Despite the conclusions that were originally drawn by FERA, their data appear to provide the first clear evidence that colonies of free-flying bumblebees exposed to neonicotinoids used as part of normal farming practice suffer significant impacts in terms of reduced colony growth and queen production. The data also demonstrate that bumblebees in farmland are exposed to a cocktail of clothianidin and thiamethoxam in both nectar and pollen, since the large majority of colonies contained detectable quantities of both chemicals. It should be noted that clothianidin is a breakdown product of thiamethoxam, a well as a widely-used insecticide in its own right. Exposure frequently occurred even on the control farm where no neonicotinoids were used within 1 km of the bee colonies. This may be because neonicotinoid residues persist and can accumulate in soil from usage in previous years (Goulson, 2013), or because the bees travelled further afield than 1km to forage. Both seem likely, for Bombus terrestris are known to travel at least 1.5 km, and probably further (Osborne et al., 2008). Recent studies have detected neonicotinoid residues in wildflowers growing in field margins (Stewart et al., 2014), demonstrating that bees have multiple routes of exposure to neonicotinoids, not just when feeding on treated crops. This illustrates the extreme difficulty faced in trying to perform controlled experiments on the impacts of pesticides on free-flying bees.

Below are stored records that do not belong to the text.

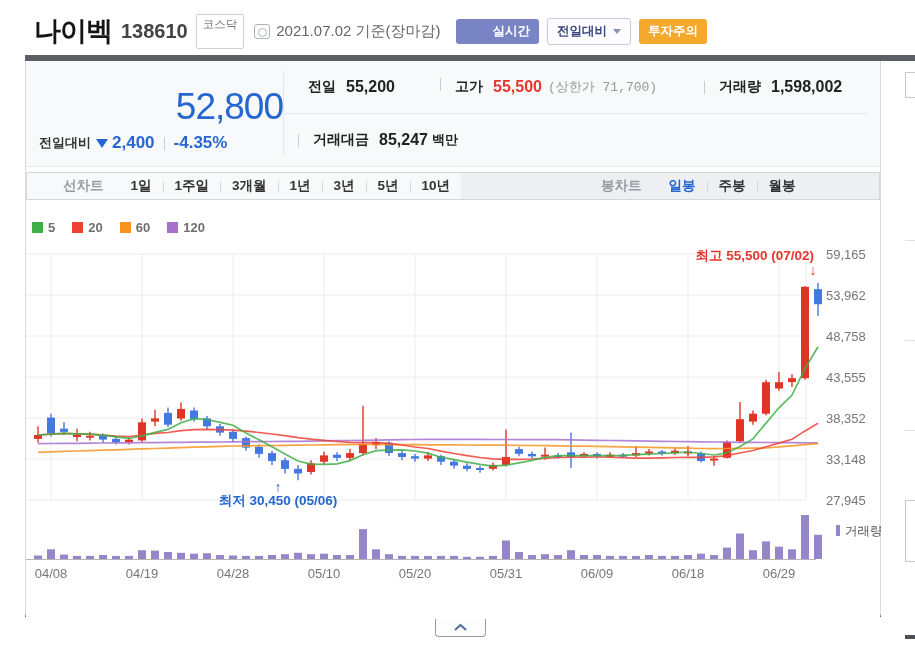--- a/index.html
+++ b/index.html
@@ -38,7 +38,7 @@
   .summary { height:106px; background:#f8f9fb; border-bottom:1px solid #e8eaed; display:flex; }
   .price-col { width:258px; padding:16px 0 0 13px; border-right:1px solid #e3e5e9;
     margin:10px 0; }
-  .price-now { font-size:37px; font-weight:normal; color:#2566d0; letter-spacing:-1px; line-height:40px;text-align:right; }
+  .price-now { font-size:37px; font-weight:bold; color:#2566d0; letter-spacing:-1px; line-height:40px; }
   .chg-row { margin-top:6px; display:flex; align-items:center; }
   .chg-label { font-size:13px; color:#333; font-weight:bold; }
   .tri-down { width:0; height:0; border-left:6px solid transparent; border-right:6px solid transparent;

The inescapable conclusion from these results is that wild bumblebee colonies located in hedgerows and woodland adjacent to or near arable farmland are likely to be experiencing significant negative impacts on growth and queen production. Those colonies which, by chance, choose to feed upon flowers contaminated with higher levels of neonicotinoids are unlikely to produce many queens. This is very likely to have knock-on effects on population size the following year.
In December 2013 the EU commenced a two year moratorium on use of neonicotinoids on flowering crops. This study suggests that the moratorium ought to result in better performance of bumblebee colonies in farmland over time as neonicotinoid residues fall. It is unfortunate that no regular monitoring is taking place that might detect such benefits.
It is also concerning that the same data set can be interpreted in such wildly contrasting ways by different scientists, for this is likely to undermine confidence amongst the general public in the scientific process. The peer-review process, although not perfect, provides some degree of quality control; it would seem wise to encourage policy makers to base their decisions on research which has been through this process wherever possible.